Mid Century design has always had its collectors, and always will. I think the fact that huge swaths of real estate in this country are Post War means that there will always be a strong market for things that look good in those environments.
But let's be honest with ourselves...the craze of Mid Century; the insinuation of it into every level of design and commerce, into every level of society, probably spells its doom. Three years ago, no one over 30 was familiar with the term "Mid Century." Today, elderly folks are using all the right key terms to accurately attribute their furniture on Craigslist. Or innacurately. Suddenly everything is Mid Century. The awful table made out of a wagon wheel. The "French Provincial" girl's bedroom set.
We are visually saturated with these images, and the eye grows weary. Rather than finding the lines fresh and stimulating, they will begin to seem a little old. Common. When every mop and kitty litter commercial begins to feature homes decorated in vaguely or overtly Mid Century style, it's a good sign that the renaissance of MCM is over. It's been appropriated by the mainstream, and it has become, for the time being, boring.

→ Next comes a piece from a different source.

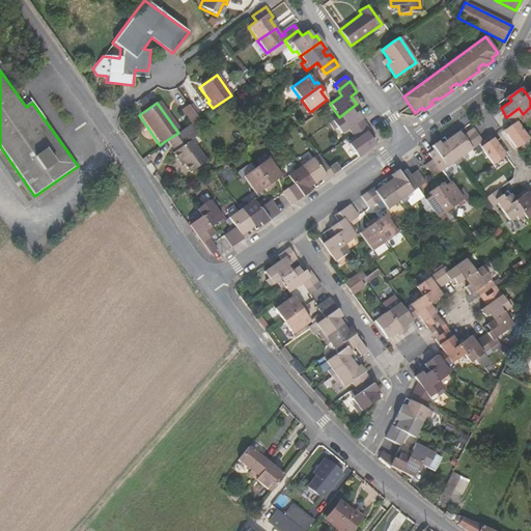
[(504,131),(516,148),(529,139),(515,119),(523,114),(519,108),(506,117),(512,124),(504,131)]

So what's on the horizon? If we know one thing, it's that trends swing to extremes: once overstuffed and comfy got old, we turned to clean, lean, and modern. So, if the slim, uncomplicated lines of Mid Century seem overplayed, what will the market turn to next? What, exactly, is the antithesis of the 60s?
Interviews as far back as 2006 and 2007 have tastemakers declaring the 80s as The Next Big Thing. "Mark my words," they say, and yet several years later it hasn't truly come to fruition.
At an auction several years ago, a designer, mistaking my friendliness for naivete (happens all the time), decided to share with me her trade secrets. Pointing to a Mid Century chair she said, "Whatever you do, don't buy that stuff. It's on its way out. Florals and Modern Country are making a comeback."
One thing we do know is that we won't, currently, find the Next Big Thing all that attractive. Maybe right now we even find it repulsive. That's because it hasn't been overexposed yet, and retailers haven't adapted it to make it more approachable.
So, maybe Kelly Wearstler's weird mauve lacquered 80s hotel furniture is just a frontrunner for the styles we will all be dying for in a few years. Maybe we love to hate her because we don't (yet) understand her. Maybe the visual equivalent of elevator music really is the Next Big Thing.
What's your forecast for the NBT? What trends are you spotting?